Note from the Scottish Intercollegiate Guidelines Network (SIGN) and National Guideline Clearinghouse (NGC): In addition to these evidence-based recommendations, the guideline development group also identifies points of best clinical practice in the full-text guideline document.
The grades of recommendations (A–D) and levels of evidence (1++, 1+, 1-, 2++, 2+, 2-, 3, 4) are defined at the end of the "Major Recommendations" field.
Diagnosis, Referral and Patient Education
D - An emergency referral to a dermatologist or paediatrician should be arranged by telephone where there is clinical suspicion of eczema herpeticum (widespread herpes simplex).

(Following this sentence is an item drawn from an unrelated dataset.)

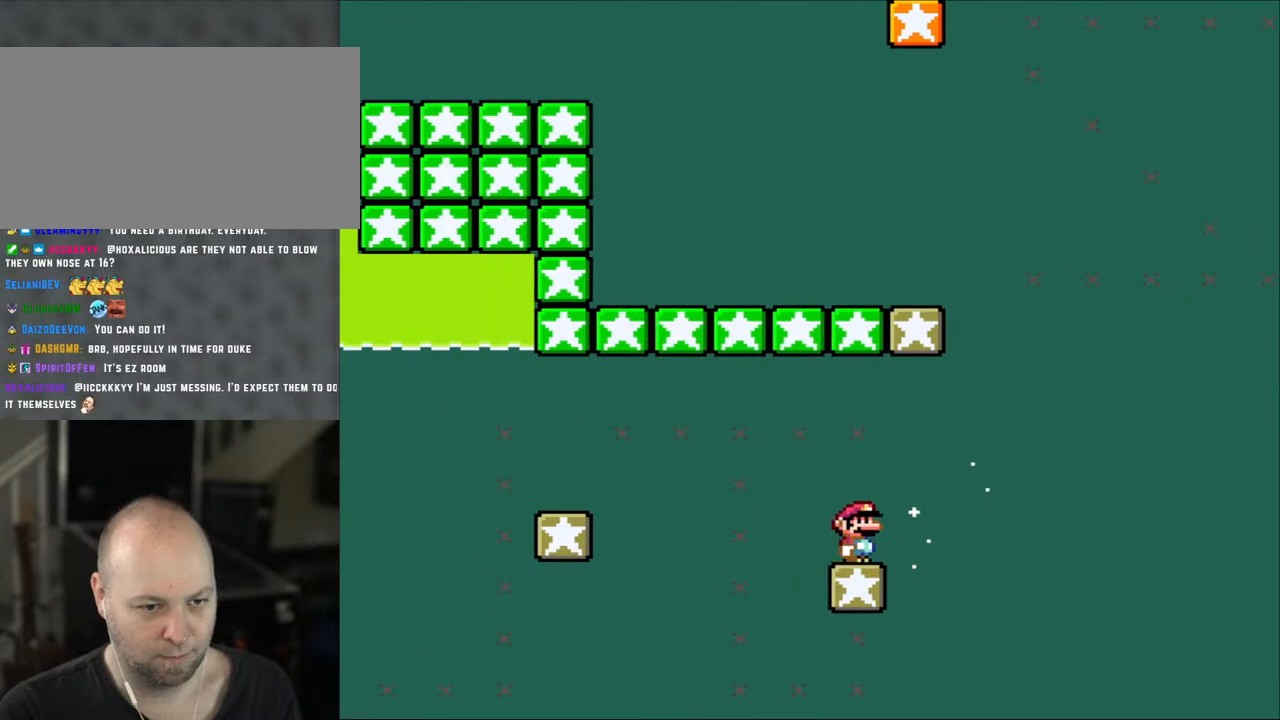
{"buttons": ["X", "DPAD_LEFT"], "events": [[167, "DPAD_RIGHT", "down"], [283, "DPAD_RIGHT", "up"], [450, "DPAD_LEFT", "down"]]}
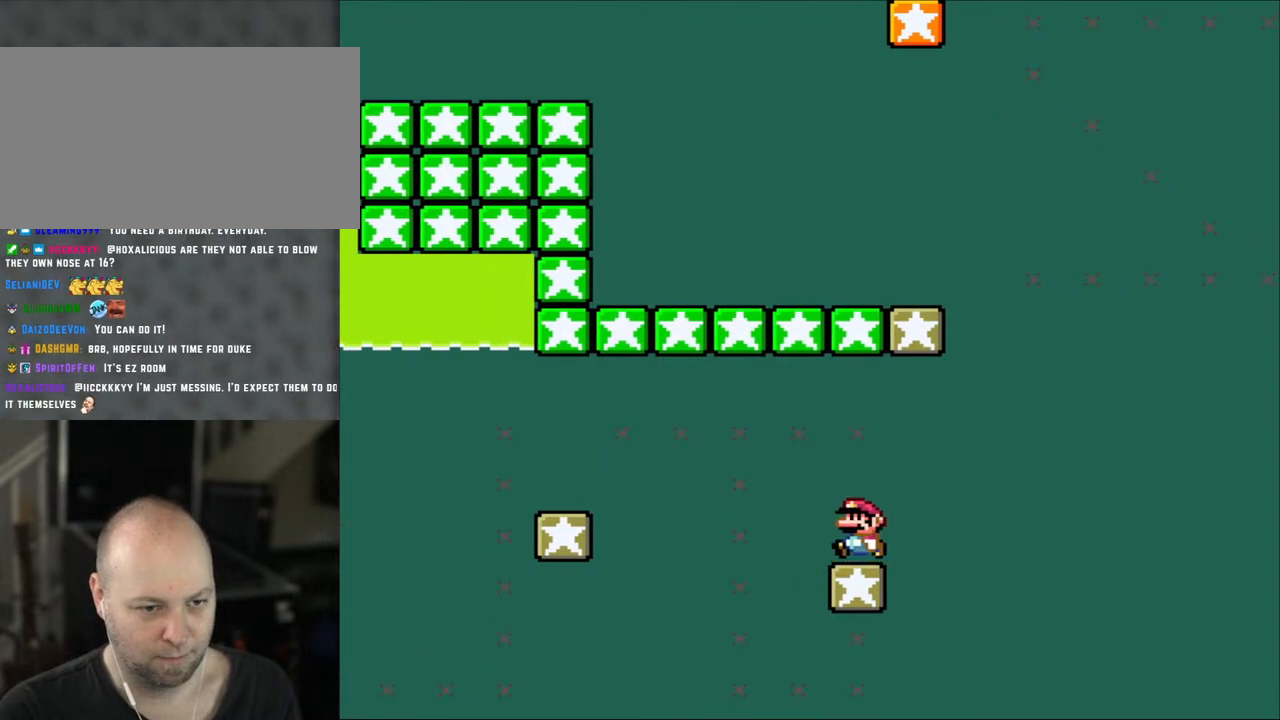
{"buttons": ["A", "X", "DPAD_LEFT"], "events": [[367, "A", "down"]]}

D - Patients should be referred to a dermatologist where there is:
- Uncertainty concerning the diagnosis
- Poor control of the condition or failure to respond to appropriate topical treatments
- Psychological upset or sleep problems
- Recurrent secondary infection
C - Patients with atopic eczema should have ongoing treatment with emollients.
Topical Corticosteroid Therapy
A - Patients should be advised to continue with emollient therapy during treatment with topical corticosteroids.
Once versus Twice Daily Application
B - Patients with atopic eczema should be advised to apply topical corticosteroids once daily.
A - Twice weekly maintenance therapy with a topical corticosteroid should be considered in patients with moderate to severe atopic eczema experiencing frequent relapses.
B - Topical corticosteroids should be used with caution in the periocular region.
Topical Calcineurin Inhibitors
C - Topical tacrolimus should be considered, in patients aged two years and older, for short term, intermittent treatment of moderate to severe atopic eczema that has not been controlled by topical corticosteroids or where there is a serious risk of important adverse effects from further topical corticosteroid use, particularly skin atrophy.
Effectiveness of Antimicrobial Measures
B - Oral antibiotics are not recommended in the routine treatment of non-infected atopic eczema.
Food Allergy and Dietary Exclusion
C - Dietary exclusion is not recommended for management of atopic eczema in patients without confirmed food allergy.
Maternal Food Antigen Avoidance
A - The exclusion of foods during pregnancy and breast feeding to prevent the development of atopic eczema in infants is not recommended.
B - Parents should be advised that exclusive breast feeding for three months or more may help prevent the development of infant eczema where there is a family history of atopy.
B - Hydrolysed formulas should not be offered to infants in preference to breast milk for the prevention of atopic eczema.
Grades of Recommendation
Note: The grade of recommendation relates to the strength of the evidence on which the recommendation is based. It does not reflect the clinical importance of the recommendation.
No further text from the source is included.